Though there are other programs in Philly and Pennsylvania aimed at helping first-time buyers purchase a home, birdSEED is unique in offering grants rather than interest-free or forgivable-over-time loans. Wise wanted to create something less burdensome for applicants.
“I understand why people want to create accountability metrics and milestones, but at the same time, we also feel like people know what to do with money. If people need to buy a home, that’s one of the greatest wealth-building decisions you can ever make,” she says.
Tony Keith is one buyer who has benefited from birdSEED’s grants. Keith purchased a three-bedroom townhome in Washington with his husband, Philly native Harry Christian III, in September 2021.
Keith learned about birdSEED when a friend texted him the link to the organization’s website. Part of the reason the couple wanted to buy a home was so Keith’s grandmother, who is in her early 80s, could visit. Before buying, they lived in a third-floor walkup apartment. Their $10,000 BirdSEED grant helped them find an accessible home. Their search was featured on an episode of HGTV’s House Hunters.
“We were trying to figure out the easiest way or the most efficient way for us to buy a home. It’s been difficult. It’s just really really expensive. Black folks, we always experience all sorts of issues with home buying and lending,” Keith says. “[birdSEED’s] accessible. It’s easy. The people, certainly the ones that are working there now … they have your best interests at heart. It’s an organization that wants to do the real work.”
Christian holds himself up as an example of how birdSEED can help not only homebuyers, but also the city writ large.

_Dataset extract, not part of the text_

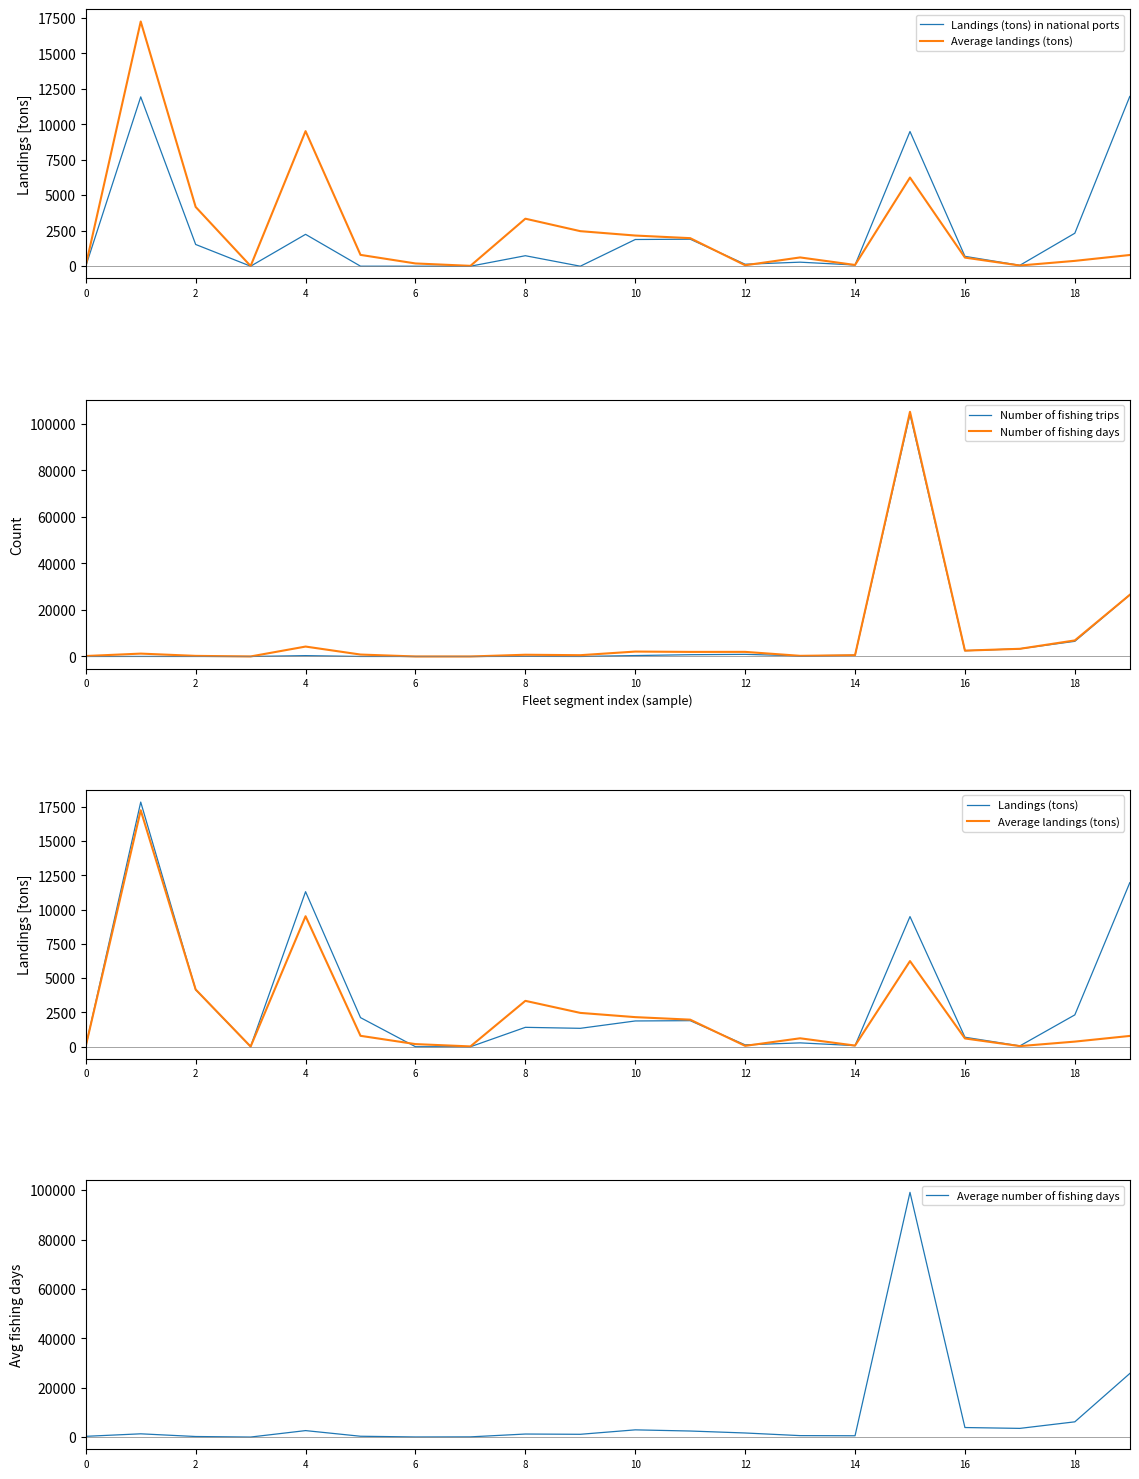

At how many categories does at least one series exceed 26275?

2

“Philadelphia, along with other large cities are losing their natives due to the increasing costs of homes,” Christian adds. “There are many young people who are living and thriving in Philadelphia, but are afraid to take that leap in purchasing a home. BirdSEED would absolutely relieve some of that anxiety — and I’m a great example of how it did.”
If the Philly launch proves successful, Wise hopes to bring BirdWatch and birdSEED to other cities. The two will travel as a pair, she says, because both firms are geared toward making home ownership more accessible and helping people build wealth through homes and solid employment. BirdWatch takes care of maintenance issues for homeowners and birdSEED helps them take the leap by purchasing a property.
“birdSEED will go wherever Bird Watch goes. They’re a matched set,” Wise says. “We’ve agreed to and committed to making sure that we help advance home ownership as part of our corporate objectives.”
Correction: A previous version of this story misstated the status of grants BirdSEED has awarded. So far, it has given away $180,000 in provisional grants.